Ну а теперь, когда остался я наедине с истинными своими ценителями, доведем до конца рассказ многотрудный о возвращении Лиховидовом к жизни нашей Захлюпанской. Разговор это особый, требующий внимания, потому передохни немного.

Повесть о Вещем Олеге.

Выбрали мы своего Григория вместо умершего на работе этой тяжелой Олега свет Рюриковича, о котором еще не поминал в своих записях. Значит, нужно теперь и о нем.
Олег сей Рюрикович не из местных был, из района присланный. Потому как велика она и обширна, Захлюпанка наша, полями и угодьями разными богата, а порядка истиннаго в ней отродясь не было.
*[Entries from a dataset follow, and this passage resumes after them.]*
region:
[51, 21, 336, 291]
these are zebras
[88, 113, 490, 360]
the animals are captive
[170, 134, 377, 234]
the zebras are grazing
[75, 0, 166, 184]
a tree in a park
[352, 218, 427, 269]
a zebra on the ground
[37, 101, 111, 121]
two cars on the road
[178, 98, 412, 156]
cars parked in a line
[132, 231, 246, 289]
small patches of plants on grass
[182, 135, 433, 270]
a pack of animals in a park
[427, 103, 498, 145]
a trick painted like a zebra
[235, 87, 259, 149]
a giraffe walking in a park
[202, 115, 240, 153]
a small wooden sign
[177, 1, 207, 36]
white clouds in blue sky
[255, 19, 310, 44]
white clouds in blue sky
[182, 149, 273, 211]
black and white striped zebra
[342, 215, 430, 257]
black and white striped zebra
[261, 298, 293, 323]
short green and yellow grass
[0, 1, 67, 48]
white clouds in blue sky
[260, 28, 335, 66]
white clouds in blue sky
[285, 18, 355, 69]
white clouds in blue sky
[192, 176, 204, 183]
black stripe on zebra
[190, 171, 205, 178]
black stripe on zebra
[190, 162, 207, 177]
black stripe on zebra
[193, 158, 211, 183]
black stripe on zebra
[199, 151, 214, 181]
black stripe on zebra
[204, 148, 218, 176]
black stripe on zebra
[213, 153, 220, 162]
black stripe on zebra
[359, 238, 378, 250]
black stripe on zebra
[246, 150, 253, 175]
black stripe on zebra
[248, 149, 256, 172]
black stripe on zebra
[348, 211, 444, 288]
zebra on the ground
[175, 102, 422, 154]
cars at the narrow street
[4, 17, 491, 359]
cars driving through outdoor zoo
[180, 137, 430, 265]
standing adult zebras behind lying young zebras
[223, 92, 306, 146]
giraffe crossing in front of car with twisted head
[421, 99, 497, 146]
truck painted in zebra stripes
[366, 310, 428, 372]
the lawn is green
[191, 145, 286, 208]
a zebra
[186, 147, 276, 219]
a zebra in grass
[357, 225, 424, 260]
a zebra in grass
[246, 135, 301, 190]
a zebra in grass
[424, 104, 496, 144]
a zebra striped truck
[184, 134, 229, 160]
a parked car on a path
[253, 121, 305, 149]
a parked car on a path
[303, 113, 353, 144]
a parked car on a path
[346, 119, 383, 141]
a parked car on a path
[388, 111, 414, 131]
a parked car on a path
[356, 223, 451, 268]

Терпели то, терпели в былом захлюпанцы, да послали ходоков в район, чтобы дали им кого из знающих. Поразмыслили там да подумали и Олега Рюриковича укреплять наш колхоз направили, такая партейная линия в верхах шла тогда. Порядка в Захлюпанке с тех пор не прибавилось, но Олег наш Рюрикович вельми ученый муж оказался, всякую проверку носом заранее чуял, так что народ назови его Вещим.
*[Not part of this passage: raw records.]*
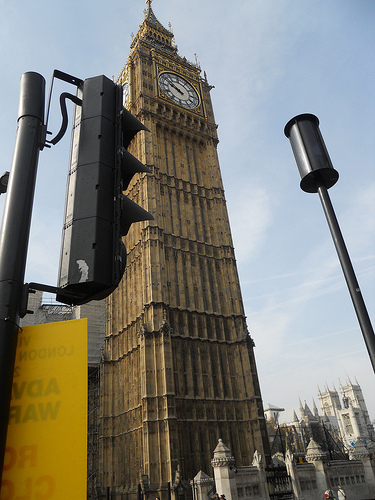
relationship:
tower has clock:
[96, 2, 269, 499] [155, 67, 204, 109]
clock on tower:
[155, 67, 204, 109] [96, 2, 269, 499]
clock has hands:
[155, 67, 204, 109] [165, 75, 185, 97]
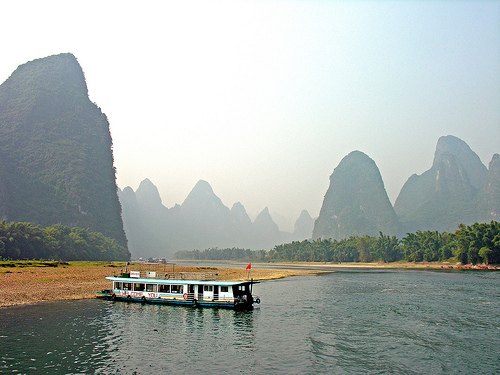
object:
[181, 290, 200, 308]
rail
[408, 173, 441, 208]
wall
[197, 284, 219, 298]
door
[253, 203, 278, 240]
mountain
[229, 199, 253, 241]
mountain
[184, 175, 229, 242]
mountain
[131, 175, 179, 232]
mountain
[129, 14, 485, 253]
distance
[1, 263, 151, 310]
sand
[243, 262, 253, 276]
flag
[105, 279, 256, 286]
roof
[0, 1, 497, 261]
cloud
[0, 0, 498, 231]
sky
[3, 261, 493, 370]
blue water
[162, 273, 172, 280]
inflation device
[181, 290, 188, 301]
inflation device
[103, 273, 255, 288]
deck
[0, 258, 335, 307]
beach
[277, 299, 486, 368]
waves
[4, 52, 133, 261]
hill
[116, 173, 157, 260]
hill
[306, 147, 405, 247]
hill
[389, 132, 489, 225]
hill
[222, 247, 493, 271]
side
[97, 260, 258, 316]
boat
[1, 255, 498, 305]
shore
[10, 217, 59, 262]
tree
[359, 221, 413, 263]
tree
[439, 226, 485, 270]
tree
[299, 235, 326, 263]
tree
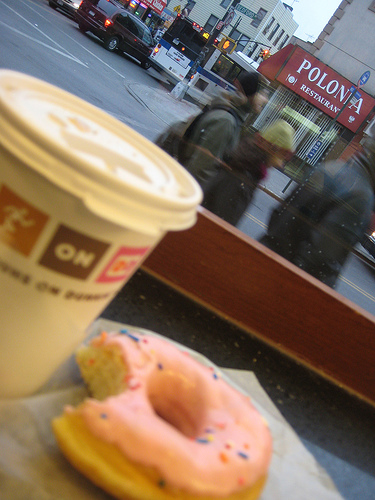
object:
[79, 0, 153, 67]
minivan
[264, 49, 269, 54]
light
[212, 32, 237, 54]
sign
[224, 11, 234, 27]
sign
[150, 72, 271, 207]
person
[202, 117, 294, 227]
person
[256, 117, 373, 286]
person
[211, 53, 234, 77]
window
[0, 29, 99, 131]
ground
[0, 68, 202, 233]
lid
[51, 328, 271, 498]
coffee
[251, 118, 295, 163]
cap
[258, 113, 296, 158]
head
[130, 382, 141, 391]
pink icing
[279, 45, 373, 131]
sign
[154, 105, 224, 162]
backpack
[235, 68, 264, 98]
cap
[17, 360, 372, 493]
table top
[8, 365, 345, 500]
paper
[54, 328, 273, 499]
donut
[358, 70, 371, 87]
sign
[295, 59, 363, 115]
polonia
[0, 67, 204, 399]
coffee cup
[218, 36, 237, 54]
crosswalk sign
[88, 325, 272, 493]
icing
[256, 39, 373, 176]
store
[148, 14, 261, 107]
bus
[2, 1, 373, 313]
street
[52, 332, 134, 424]
bite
Обложил он захлюпанцев данью великой и оброком, но не возроптали наши: как- никак сами напросились, да и власть уважать надобно, к чему сызмальства приучены. Хоромы себе княжеские строил Олег Рюрикович, и жену свою Ярославну во довольствии держал и холил, в меха собольи кутал, парчу, бархат наряжал персидския, во сапожки сафьяновые обувал, чтобы устали ее ноженька не знала.
Он бы доднесь княжил у нас, да история с ним приключилась, что наместничье его благополучное прервала к огорчению нашему вящему. Потому как мы к нему, барину своему, привыкли и перед другими холопами на районном базаре им бахвалились, толщину его непомерную и упитанность к достоинствам прочим присовокупляя, что не в пример господам иным худосочным и в теле тщедушным как нельзя более должности пожалованной соответствовал.
Раздобрел так Олег наш Вещий во земле Захлюпанской, уяснил он себе, что негоже ему, аки смерду простому, грязь месить по деревне. Захотелось ему ездить щеголем, по- городскому, пыль в глаза пуская. Да чтоб возила его не какая- нибудь машинушка захудалая вроде «жигуленка», а вальяжная «Волга» черная, в честь реки нашей русской что названа и к усладе начальников создана. Правда, ездить- то у нас, ты знаешь, читатель, особо не покатаешься, разве что в погожий летний день, когда засуха, да и то пыль столбом клубится.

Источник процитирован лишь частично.